While there are no spies, car chases, explosions, or grisly unsolved murders, that does not mean nothing happens in DeVane’s stories. Plenty happens. Much, in fact. These are gentle tales of everyday people facing conflicts, loneliness, and worries—the weary traveler seated beside a chatty stranger on a plane; the hard-working yet still poor woman feeding a ragged, hungry stranger at her door; the recent widow at a you-pick blueberry farm explaining why she’s gathering fewer berries this year; a dying man who meticulously bleaches his beard white to play Santa and is asked for a difficult gift; an orphaned kitten suddenly in a house with a big cat and a bigger dog—and many more. Yet, though faced with dilemmas and difficulties, the people and animals come through—with the help of each other and, maybe, angels.
In the collection, DeVane includes five poems and 45 short stories, some short enough to be akin to flash fiction. Her subtitle sums up the themes: “A Heartfelt Collection of Love, Laughter, and Hope.” In her introduction, she acknowledges: “Like so many saddened by the turmoil and division in our world, I wondered how to move forward with my writing.” In reviewing numerous pieces she had written, DeVane “spotted silken threads that knit them together. Joy. Sadness. Forgiveness. Kindness. Trust.” In light of that, and combined with a “series of mystical events,” she hopes that by “honoring these common human experiences, we grasp the ways we are the same instead of focusing on differences.”
Long a celebrated master of spinning Southern wisdom and colloquialisms into her fiction, DeVane shows that skill many times over in Finding Angels. For example, in “Bird Chimes,” a very pregnant woman befriends her elderly neighbor, who says of her wild hair: “I’d twist it into a bun, but that makes me look older than a ghost granny’s panties.” In “Lake Shares,” a particularly lovely tale of a woman in her final days, the woman resists her son’s determination to keep her from walking to the grocery store and a nearby lake.
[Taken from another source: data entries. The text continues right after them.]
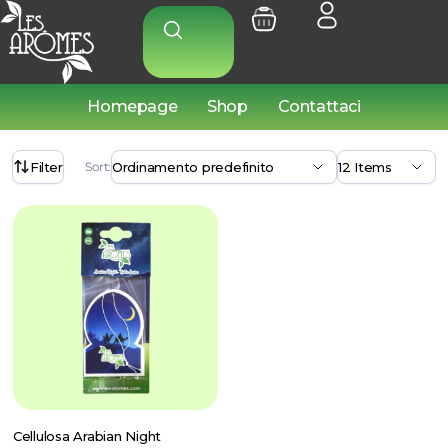
Homepage
Shop
Contattaci
Filter
Sort:
Cellulosa Arabian Night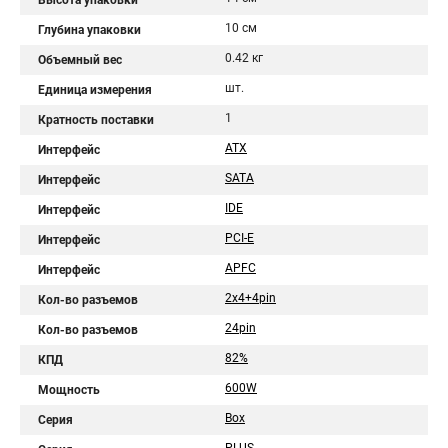
Высота упаковки
10 см
Глубина упаковки
0.42 кг
Объемный вес
шт.
Единица измерения
1
Кратность поставки
ATX
Интерфейс
SATA
Интерфейс
IDE
Интерфейс
PCI-E
Интерфейс
APFC
Интерфейс
2x4+4pin
Кол-во разъемов
24pin
Кол-во разъемов
82%
КПД
600W
Мощность
Box
Серия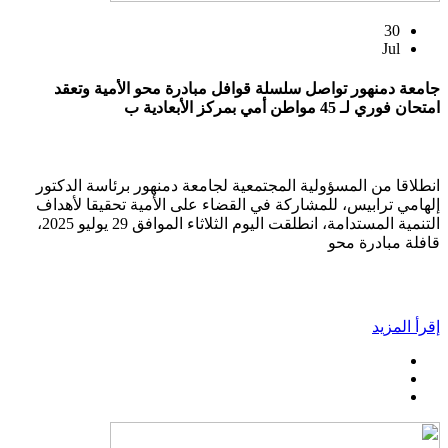
30
Jul
جامعة دمنهور تواصل سلسلة قوافل مبادرة محو الأمية وتعقد
امتحان فوري لـ 45 مواطن أمي بمركز الأبعادية ب
انطلاقا من المسؤولية المجتمعية لجامعة دمنهور برئاسة الدكتور
إلهامي ترابيس، للمشاركة في القضاء على الأمية تحقيقا لأهداف
التنمية المستدامة، انطلقت اليوم الثلاثاء الموافق 29 يوليو 2025،
قافلة مبادرة محو
إقرأ المزيد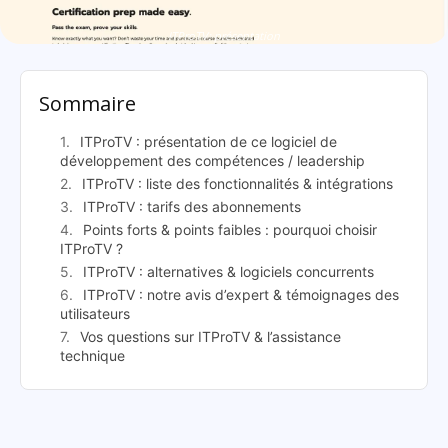
ITProTV: présentation
Sommaire
ITProTV : présentation de ce logiciel de
développement des compétences / leadership
ITProTV : liste des fonctionnalités & intégrations
ITProTV : tarifs des abonnements
Points forts & points faibles : pourquoi choisir
ITProTV ?
ITProTV : alternatives & logiciels concurrents
ITProTV : notre avis d’expert & témoignages des
utilisateurs
Vos questions sur ITProTV & l’assistance
technique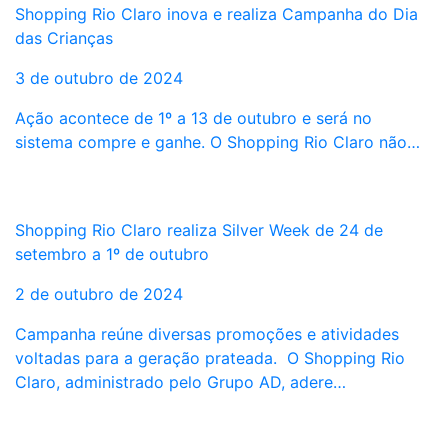
Shopping Rio Claro inova e realiza Campanha do Dia
das Crianças
3 de outubro de 2024
Ação acontece de 1º a 13 de outubro e será no
sistema compre e ganhe. O Shopping Rio Claro não…
Shopping Rio Claro realiza Silver Week de 24 de
setembro a 1º de outubro
2 de outubro de 2024
Campanha reúne diversas promoções e atividades
voltadas para a geração prateada. O Shopping Rio
Claro, administrado pelo Grupo AD, adere…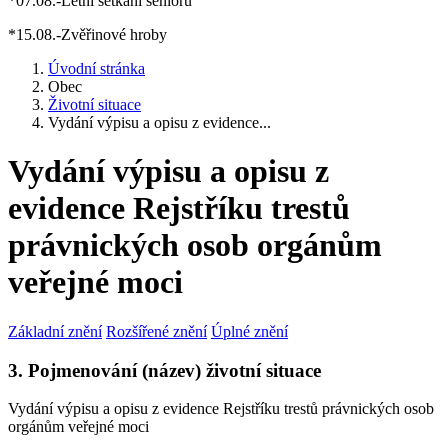
*07.08.-Letní setkání seniorů
*15.08.-Zvěřinové hroby
Úvodní stránka
Obec
Životní situace
Vydání výpisu a opisu z evidence...
Vydání výpisu a opisu z
evidence Rejstříku trestů
právnických osob orgánům
veřejné moci
Základní znění
Rozšířené znění
Úplné znění
3. Pojmenování (název) životní situace
Vydání výpisu a opisu z evidence Rejstříku trestů právnických osob
orgánům veřejné moci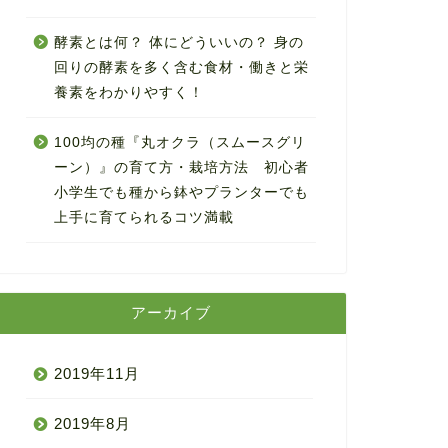
酵素とは何？ 体にどういいの？ 身の
回りの酵素を多く含む食材・働きと栄
養素をわかりやすく！
100均の種『丸オクラ（スムースグリ
ーン）』の育て方・栽培方法 初心者
小学生でも種から鉢やプランターでも
上手に育てられるコツ満載
アーカイブ
2019年11月
2019年8月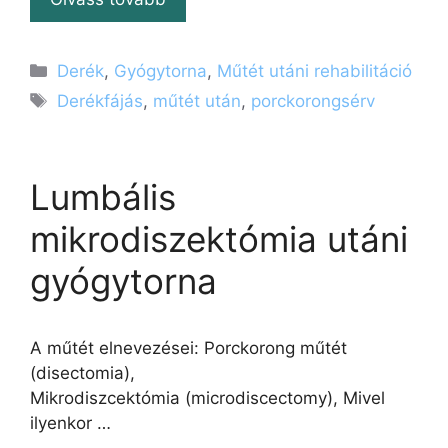
Kategória
Derék
,
Gyógytorna
,
Műtét utáni rehabilitáció
Címkék
Derékfájás
,
műtét után
,
porckorongsérv
Lumbális
mikrodiszektómia utáni
gyógytorna
A műtét elnevezései: Porckorong műtét
(disectomia),
Mikrodiszcektómia (microdiscectomy), Mivel
ilyenkor …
She observes: “When a woman’s universe is reduced to five city blocks, only the Grim Reaper himself can stop her with a well-planted foot.” And in “Paint-by-Numbers Club,” where a total misunderstanding by a lonely foreign man leads to a surprising connection, DeVane writes: “Hemmed between the two women, Lar’s face holds the bewildered expression of a homecoming queen at a hog-calling contest: out of place and off-kilter.”
In an especially poignant story titled “Similar Snakes,” DeVane again demonstrates her mastery of wise yet humorous sayings and, in many ways, sums up the unifying theme of her collection. After spoiling a naughty prank, a father tells his mischievous daughter: “Don’t let the devil sitting on your shoulder tell you what’s what. Listen to the angel on the other shoulder. Always.”
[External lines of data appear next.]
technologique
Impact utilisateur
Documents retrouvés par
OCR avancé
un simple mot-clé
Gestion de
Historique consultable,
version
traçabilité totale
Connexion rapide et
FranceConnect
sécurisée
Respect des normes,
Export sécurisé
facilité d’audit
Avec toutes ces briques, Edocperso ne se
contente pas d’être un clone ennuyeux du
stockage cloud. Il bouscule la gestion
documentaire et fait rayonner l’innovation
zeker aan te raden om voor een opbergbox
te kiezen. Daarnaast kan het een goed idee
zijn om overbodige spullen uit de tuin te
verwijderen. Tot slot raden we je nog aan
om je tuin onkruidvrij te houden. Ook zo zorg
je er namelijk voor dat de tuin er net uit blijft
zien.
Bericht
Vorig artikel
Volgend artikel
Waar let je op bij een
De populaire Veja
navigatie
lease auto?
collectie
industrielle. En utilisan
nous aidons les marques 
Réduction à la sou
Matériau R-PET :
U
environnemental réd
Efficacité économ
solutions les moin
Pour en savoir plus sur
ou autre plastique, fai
All in all, Finding Angels is a warmly homespun book—entertaining, uplifting, and genuine and sure to be a comforting read for turbulent times. DeVane’s characters remind us that hope often arrives in the smallest, most human moments.
Fans of DeVane’s prior seven adult novels set in Chattahoochee, Florida, will find a few old friends like Piddie and Hattie among these short stories. And for readers who have not yet discovered this author, Finding Angels may be the perfect invitation into the community of dedicated Rhett DeVane fans.
The author, originally from Chattahoochee, now lives nearby in Tallahassee, Florida. In addition to her adult Southern fiction novels, DeVane writes Middle Grade and Young Adult fantasy series. Her works have earned numerous awards from the Tallahassee Writers Association, Florida Authors and Publishers Association, and the Florida Writers Association.